Given task A ->
Using the passage on Bruno's travels, list every place that its first paragraph says Bruno went to after leaving Venice.
Given task B ->
Answer these questions from the passage on Bruno's travels, one line each:
(i) Who, according to Bruno's claim at his trial, gave permission for the publication of On The Signs of the Times?
(ii) In what month and year did Bruno enter his name in the Rector's Book of the University of Geneva?
(iii) Whose work did Bruno attack in August?
Given task C ->
Proceed with the passage on Bruno's travels, picking up after its last sentence.

Source extract ->

▼

Bruno first went to the Genoese port of Noli, then to Savona, Turin and finally to Venice, where he published his lost work On The Signs of the Times with the permission (so he claimed at his trial) of the Dominican Remigio Nannini Fiorentino. From Venice he went to Padua where he met fellow Dominicans who convinced him to wear his religious habit again. From Padua he went to Bergamo and then across the Alps to Chambéry and Lyon. His movements after this time are obscure.

In 1579 he arrived in Geneva. As D.W. Singer, a Bruno biographer, notes, "The question has sometimes been raised as to whether Bruno became a Protestant, but it is intrinsically most unlikely that he accepted membership in Calvin's communion". During his Venetian trial he told inquisitors that while in Geneva he told the Marchese de Vico of Naples, who was notable for helping Italian refugees in Geneva, "I did not intend to adopt the religion of the city. I desired to stay there only that I might live at liberty and in security." Bruno had a pair of breeches made for himself, and the Marchese and others apparently made Bruno a gift of a sword, hat, cape and other necessities for dressing himself; in such clothing Bruno could no longer be recognized as a priest. Things apparently went well for Bruno for a time, as he entered his name in the Rector's Book of the University of Geneva in May of 1579. But in keeping with his personality he could not long remain silent. In August he published an attack on the work of Antoine de la Faye, a distinguished professor. He and the printer were promptly arrested. Rather than apologizing, Bruno insisted on continuing to defend his publication. He was refused the right to take sacrament. Though this was eventually reversed, he left Geneva.

▲

Stored rows ->
▼

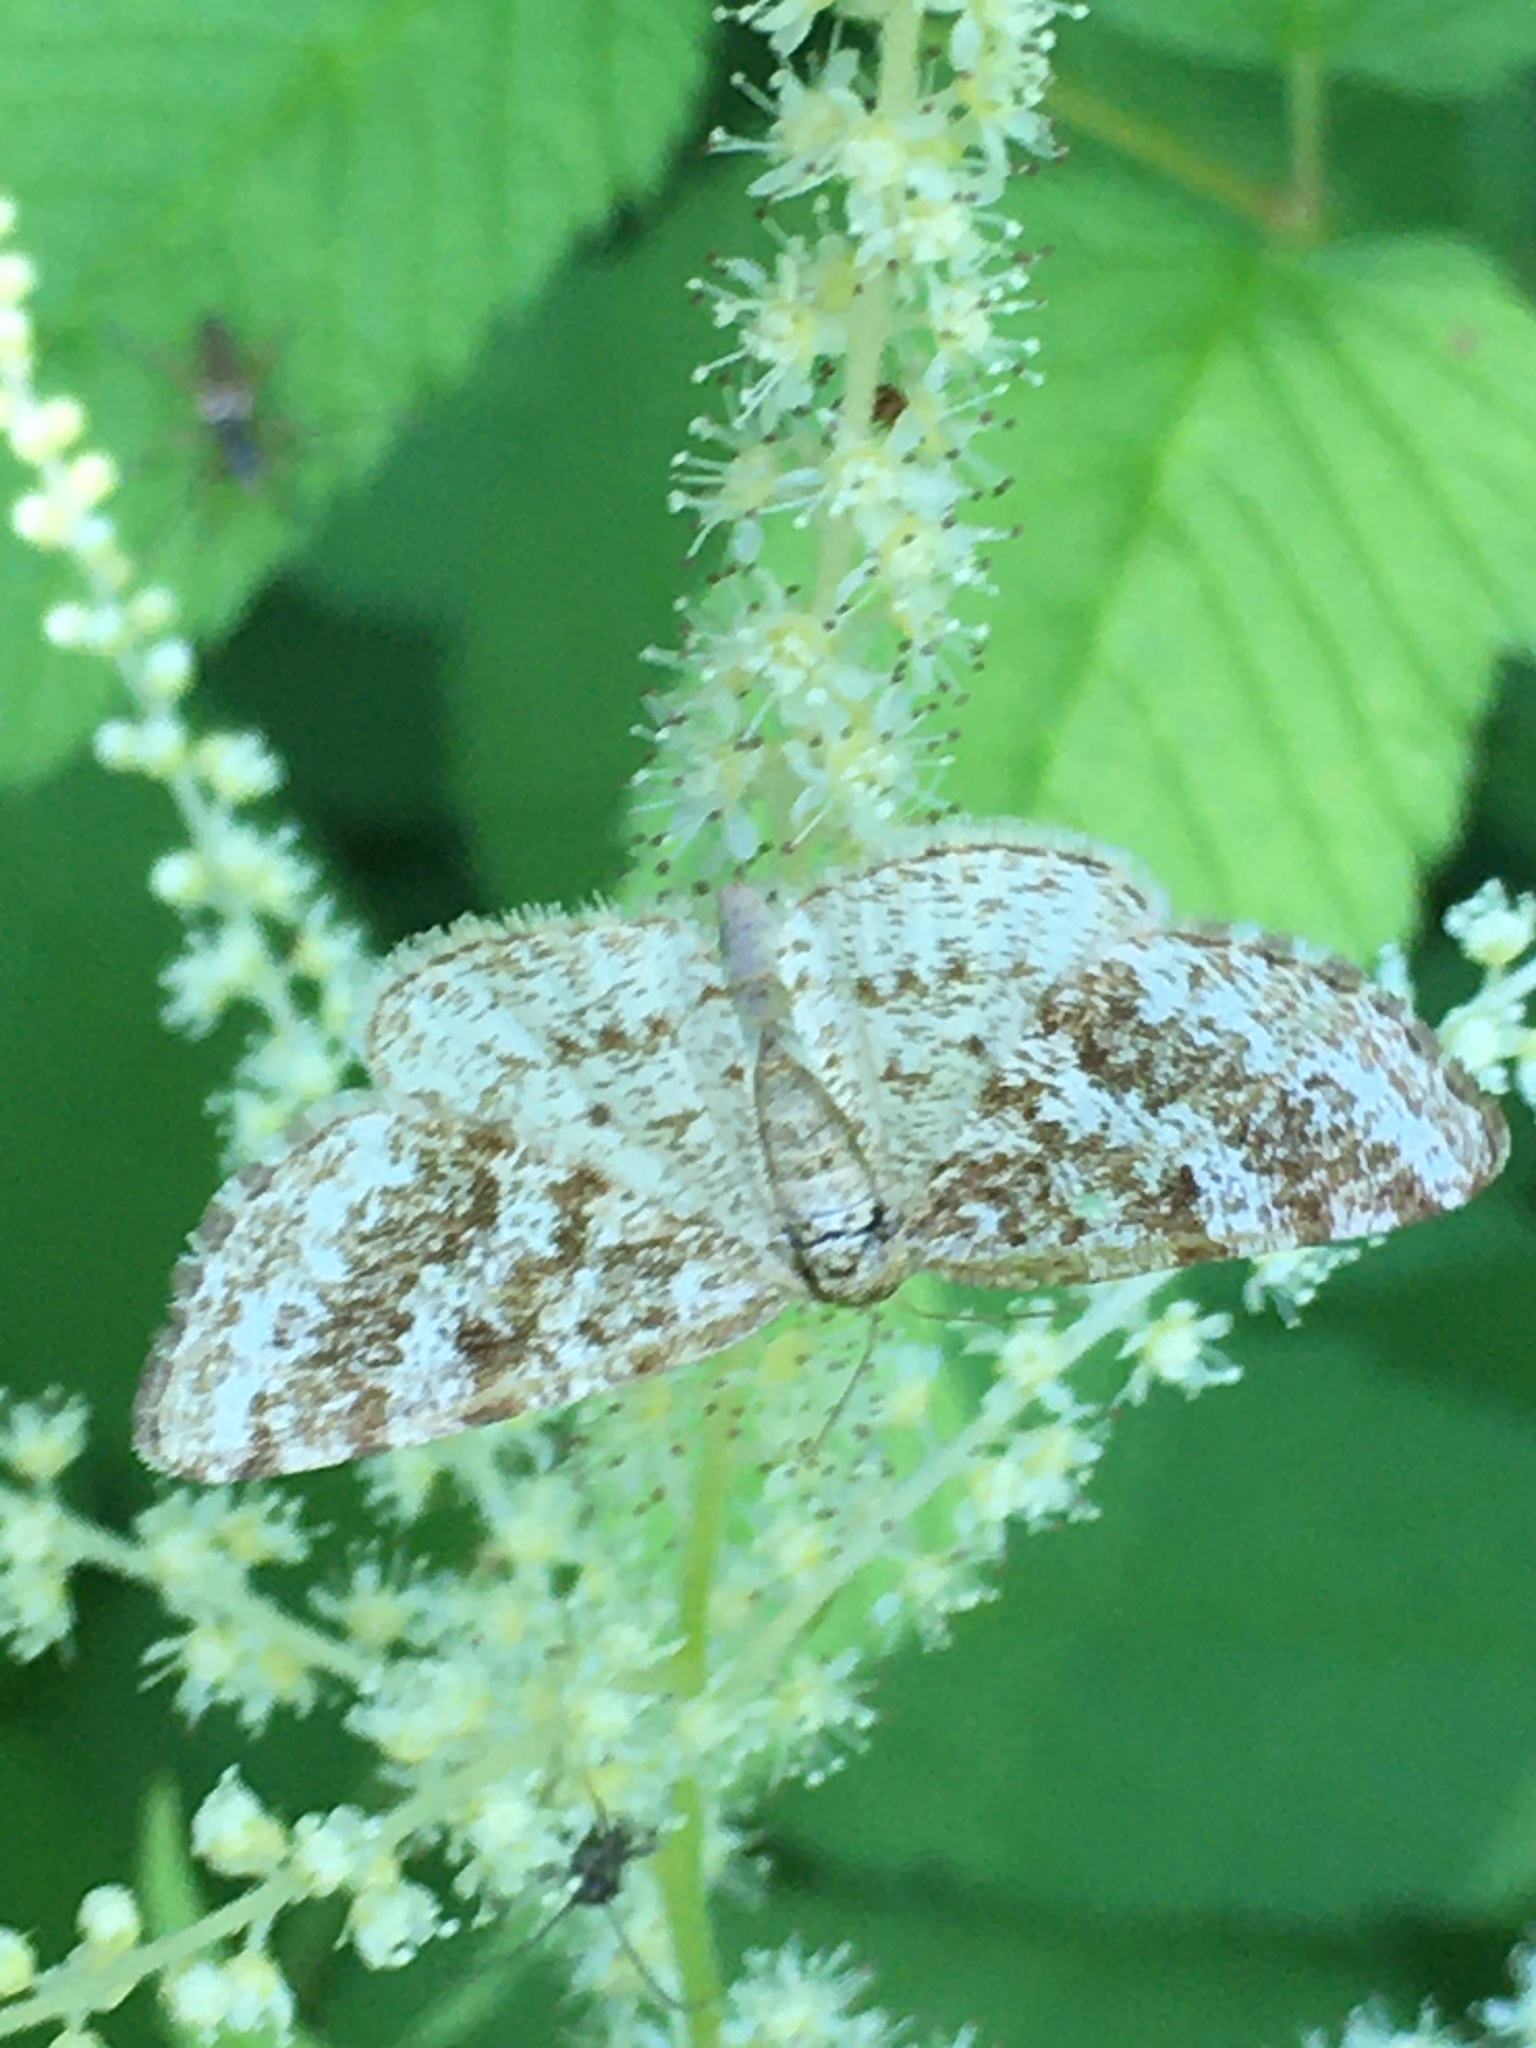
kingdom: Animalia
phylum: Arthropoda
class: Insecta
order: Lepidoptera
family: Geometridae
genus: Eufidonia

▲
▼

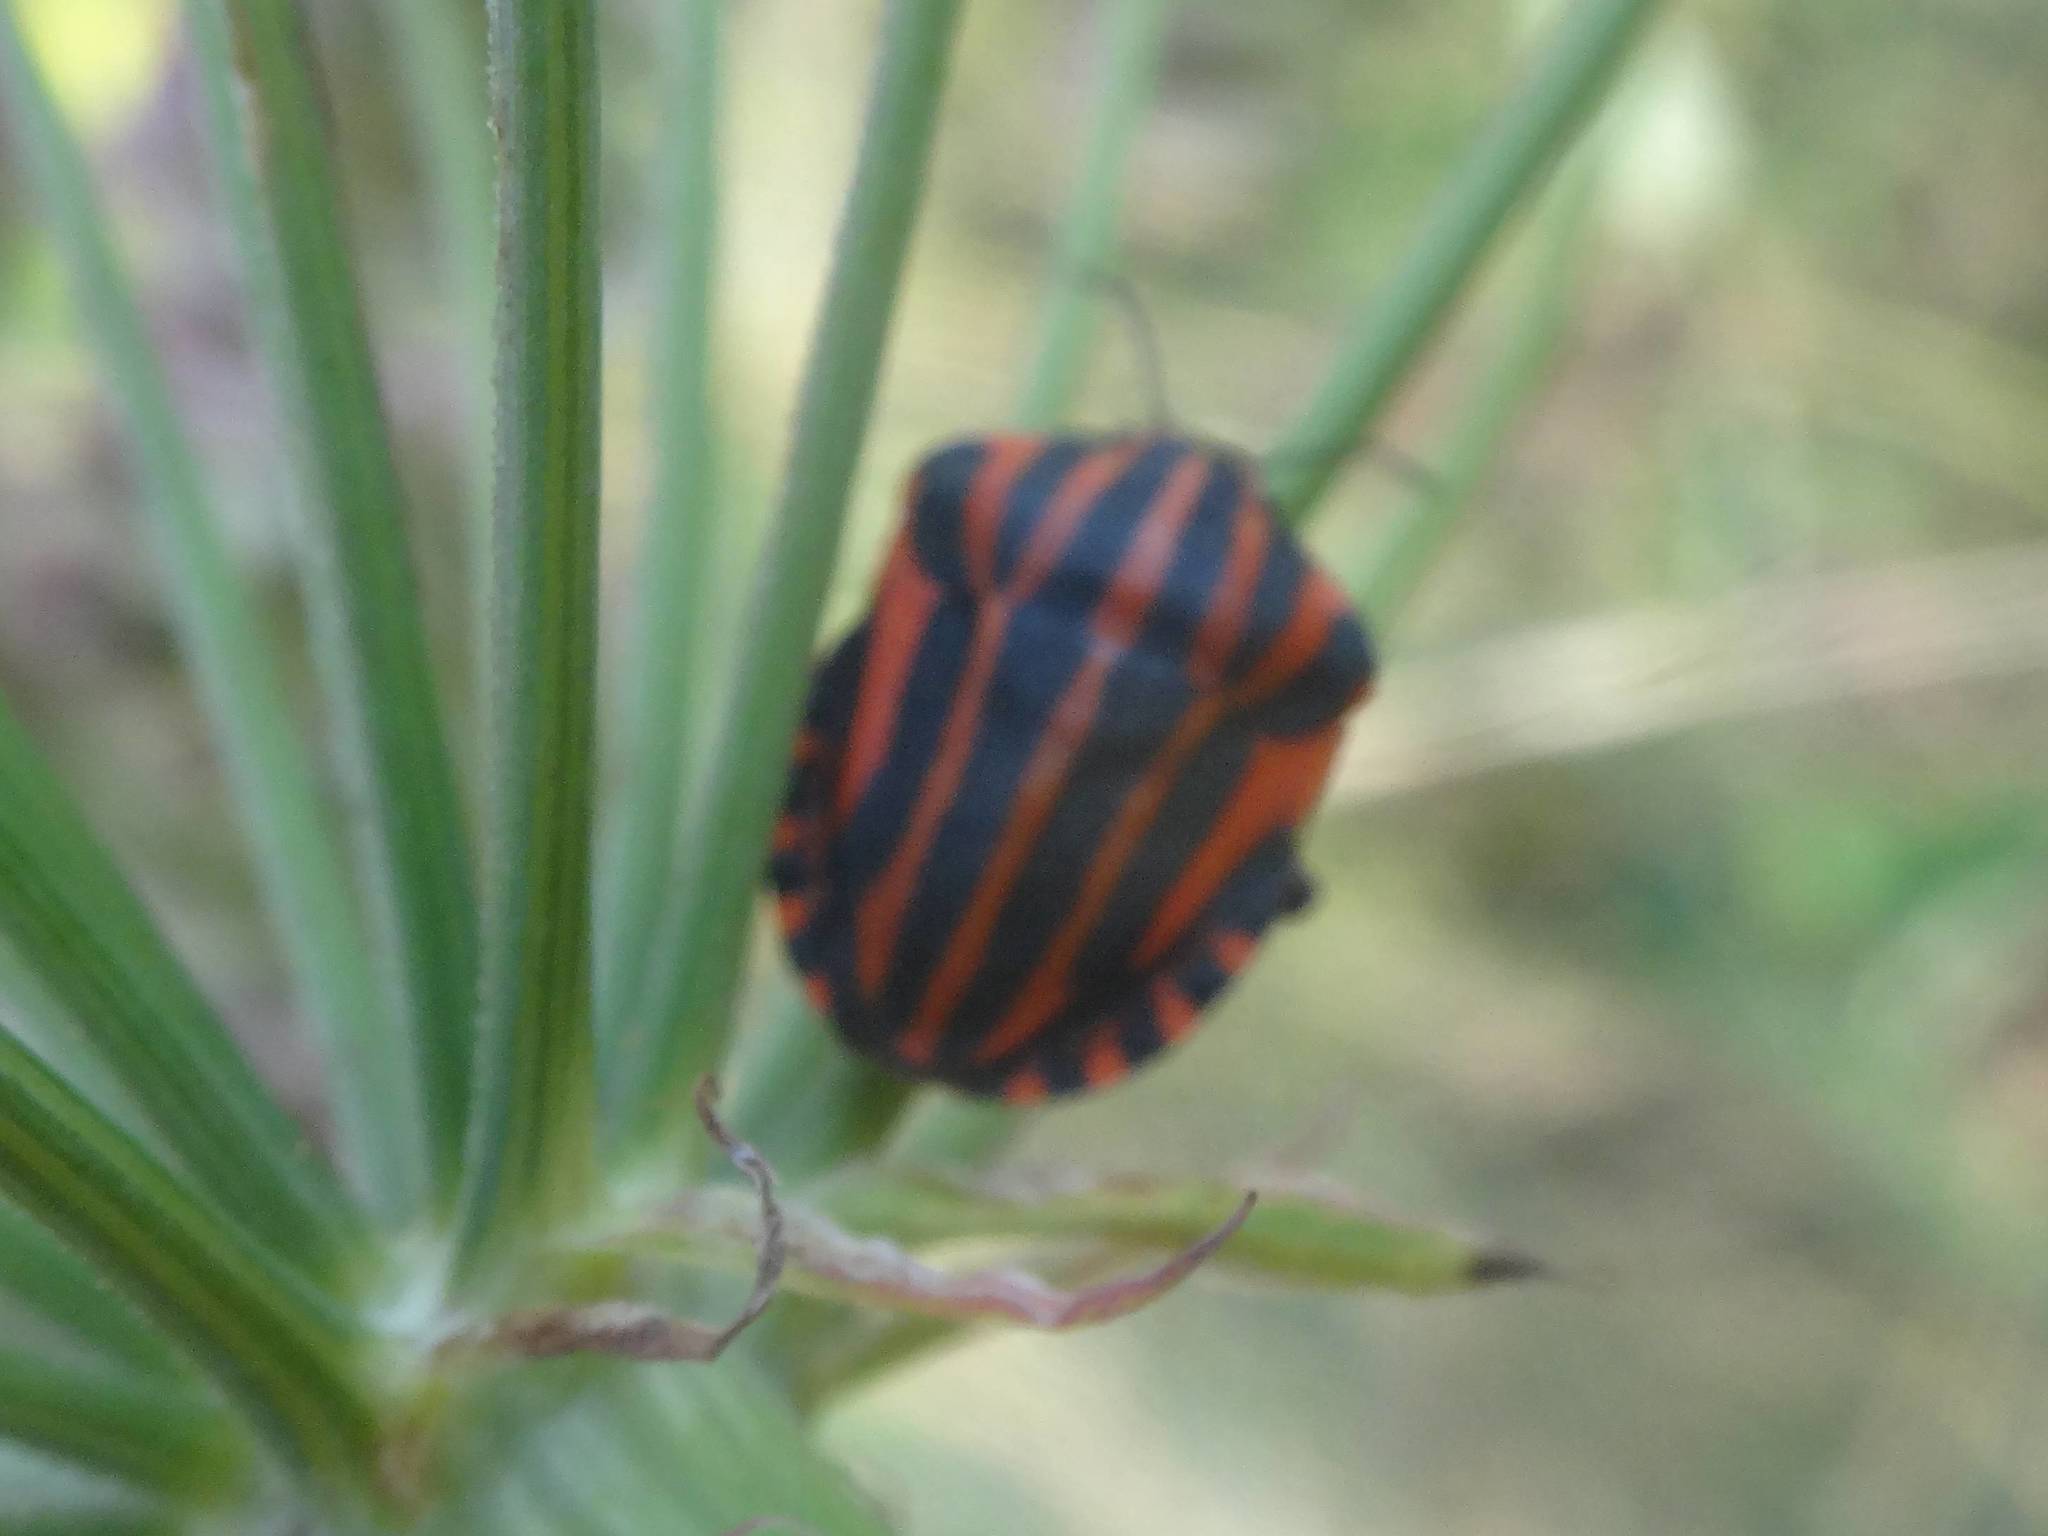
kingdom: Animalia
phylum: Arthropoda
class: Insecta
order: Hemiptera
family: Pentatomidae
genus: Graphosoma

▲

Task answer A ->
Padua, Bergamo, Chambéry, Lyon

Task answer B ->
(i) The Dominican Remigio Nannini Fiorentino
(ii) May 1579
(iii) Antoine de la Faye's

Task answer C ->
He left for France, arriving first in Lyon, and thereafter settling for a time (1580 – 1581) in Toulouse, where he took his doctorate in theology and was elected by students to lecture in philosophy. It seems he also attempted at this time to return to the Catholic fold, but was denied absolution by the Jesuit priest he approached. When religious strife broke out in the summer of 1581, he relocated to Paris. There he held a cycle of thirty lectures on theological topics, and he also began to gain fame for his prodigious memory. Bruno's feats of memory were based, at least in part, on his elaborate system of mnemonics, but some of his contemporaries found it easier to attribute them to magical powers. His talents attracted the benevolent attention of the king Henry III. The king summoned him to the court. Bruno subsequently reported "I got me such a name that King Henry III summoned me one day to discover from me if the memory which I possessed was natural or acquired by magic art. I satisfied him that it did not come from sorcery but from organised knowledge; and, following this, I got a book on memory printed, entitled 'The Shadows of Ideas', which I dedicated to His Majesty. Forthwith he gave me an Extraordinary Lectureship with a salary."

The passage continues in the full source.